Les refuges pour itinérants confrontés à des « défis importants »

Les besoins des itinérants de la métropole sont particulièrement imprévisibles cette année, compte tenu de la crise sanitaire.
Photo: Jonathan Hayward La Presse canadienne Les besoins des itinérants de la métropole sont particulièrement imprévisibles cette année, compte tenu de la crise sanitaire.

Plusieurs refuges pour personnes en situation d’itinérance s’attendent se retrouver au maximum de leur capacité cette fin de semaine, malgré l’aménagement dans les derniers jours d’un nouveau refuge d’urgence dans un centre de soccer de l’arrondissement de Villeray–Saint-Michel–Parc-Extension.

Le bâtiment de l’avenue Papineau, où 350 lits de la Croix-Rouge ont été installés en quatrième vitesse en début de semaine, a ouvert ses portes jeudi. Le soir même, il a accueilli 200 personnes en situation d’itinérance atteintes de la COVID-19 en son antre, au moment où les cas positifs à la maladie sont en forte augmentation parmi les sans-abri de la métropole.

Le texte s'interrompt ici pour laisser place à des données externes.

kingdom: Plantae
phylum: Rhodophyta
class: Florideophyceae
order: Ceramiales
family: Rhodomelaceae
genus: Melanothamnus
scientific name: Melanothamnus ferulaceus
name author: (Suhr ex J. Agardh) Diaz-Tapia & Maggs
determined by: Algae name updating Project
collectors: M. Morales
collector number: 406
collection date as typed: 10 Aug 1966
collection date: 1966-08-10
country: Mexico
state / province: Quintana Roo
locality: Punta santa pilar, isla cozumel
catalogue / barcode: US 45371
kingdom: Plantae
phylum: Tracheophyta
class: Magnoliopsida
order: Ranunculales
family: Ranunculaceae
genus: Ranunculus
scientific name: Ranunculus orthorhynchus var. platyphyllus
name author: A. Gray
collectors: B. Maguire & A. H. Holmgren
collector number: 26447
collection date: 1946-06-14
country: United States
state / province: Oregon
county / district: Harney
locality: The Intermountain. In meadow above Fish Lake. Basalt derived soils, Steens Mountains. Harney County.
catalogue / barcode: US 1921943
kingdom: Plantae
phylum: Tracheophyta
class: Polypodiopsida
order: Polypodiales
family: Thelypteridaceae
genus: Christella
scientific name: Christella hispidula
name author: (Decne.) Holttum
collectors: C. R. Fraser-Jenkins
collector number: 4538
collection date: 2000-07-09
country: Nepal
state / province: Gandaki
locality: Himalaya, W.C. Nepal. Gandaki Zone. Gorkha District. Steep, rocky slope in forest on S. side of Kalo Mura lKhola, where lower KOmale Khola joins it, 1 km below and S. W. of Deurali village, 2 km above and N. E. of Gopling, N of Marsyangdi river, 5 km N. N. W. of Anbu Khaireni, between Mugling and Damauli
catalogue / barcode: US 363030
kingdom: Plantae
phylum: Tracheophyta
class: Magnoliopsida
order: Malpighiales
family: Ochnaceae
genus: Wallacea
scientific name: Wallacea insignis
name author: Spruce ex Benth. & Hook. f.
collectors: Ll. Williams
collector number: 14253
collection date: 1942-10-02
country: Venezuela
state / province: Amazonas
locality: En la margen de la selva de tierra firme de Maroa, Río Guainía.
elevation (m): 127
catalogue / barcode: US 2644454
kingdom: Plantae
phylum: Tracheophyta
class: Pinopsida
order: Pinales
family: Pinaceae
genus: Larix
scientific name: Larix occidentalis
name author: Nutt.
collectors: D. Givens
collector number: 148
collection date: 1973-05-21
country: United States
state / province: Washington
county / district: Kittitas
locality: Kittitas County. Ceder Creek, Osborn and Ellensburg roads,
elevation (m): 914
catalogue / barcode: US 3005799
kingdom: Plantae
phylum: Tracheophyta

« Tout le monde a été transporté le jour même au stade », a indiqué au Devoir samedi le président-directeur général de la Mission Old Brewery, l’organisme mandaté pour gérer le site, James Hughes, qui trouve « vraiment impressionnant » la rapidité avec laquelle ce site a été rendu fonctionnel.

Ce refuge ne s’adresse cependant qu’aux itinérants qui ont contracté la COVID-19 et ne comble donc pas tous les besoins, estime M. Hughes. « Le stade, c’est une zone rouge et pour ce qui est des zones vertes, c’est sûr qu’il y a des défis très importants », illustre-t-il en référence aux refuges traditionnels et aux ressources d’urgence dédiées aux itinérants qui ne sont pas atteints de la COVID-19. Ces lieux, mis ensemble, offrent environ 200 places de moins que ce qui avait été prévu dans le précédent plan hivernal en itinérance, l’an dernier, analyse M. Hughes.

« Le gouvernement n’a pas financé le même volume de capacité que l’année passée et avec le froid, avec la pandémie, de ne pas avoir la capacité supplémentaire, ça crée les enjeux auxquels on fait face actuellement », déplore James Hughes.

Le Pavillon Patricia Mackenzie, le refuge pour femmes sans-abri de la Mission Old Brewery, est d’ailleurs « complètement plein » et a même dû refuser quelques personnes dans les derniers jours, faute de places en quantité suffisante, indique-t-il, au moment où la province est frappée par une nouvelle vague de froid extrême.

Manque de main-d’oeuvre

Le 10 janvier dernier, dans un de ses derniers gestes posés à titre de directeur national de la santé publique du Québec, le Dr Horacio Arruda a permis aux refuges pour personnes en situation d’itinérance de retourner à leur capacité initiale, avant la pandémie, pendant les périodes de grand froid. Le tout afin que ces ressources puissent alors accueillir le plus de personnes dans le besoin que possible.

Le manque de main-d’oeuvre dans plusieurs ressources complique toutefois la donne. « Notre refuge de jour est fermé les fins de semaine depuis le 2 janvier par manque de personnel », indique notamment la directrice générale de Chez Doris, Marina Boulos-Winton, qui recense neuf employés à sa charge qui ont été récemment infectés par la COVID-19.

« J’ai vraiment un manque de personnel et ce n’est pas tout le monde qui peut retourner au travail après cinq jours [d’isolement]», ajoute Mme Boulos-Winton, qui gère aussi un refuge d’urgence aménagé dans le contexte de la pandémie dans un hôtel du centre-ville de 41 chambres. « On est plein », évoque-t-elle au sujet de cette ressource, qui a dû refuser en moyenne quatre femmes par jour depuis le début du mois et jusqu’à 11 femmes le soir du 8 janvier.

« On est toujours à la limite de nos capacités, mais je demeure optimiste », relève pour sa part le président-directeur général de la Mission Bon Accueil, Sam Watts. L’organisme a hébergé un total de 295 personnes vendredi soir, soit à la limite de sa capacité, à quelques places près. Il n’a toutefois pas eu besoin de refuser personne à la porte ce soir-là.

« Ça ne veut pas dire qu’on va être bien pendant la semaine qui s’en vient », nuance M. Watts, qui rappelle que les besoins des itinérants de la métropole sont particulièrement imprévisibles cette année, compte tenu de la crise sanitaire.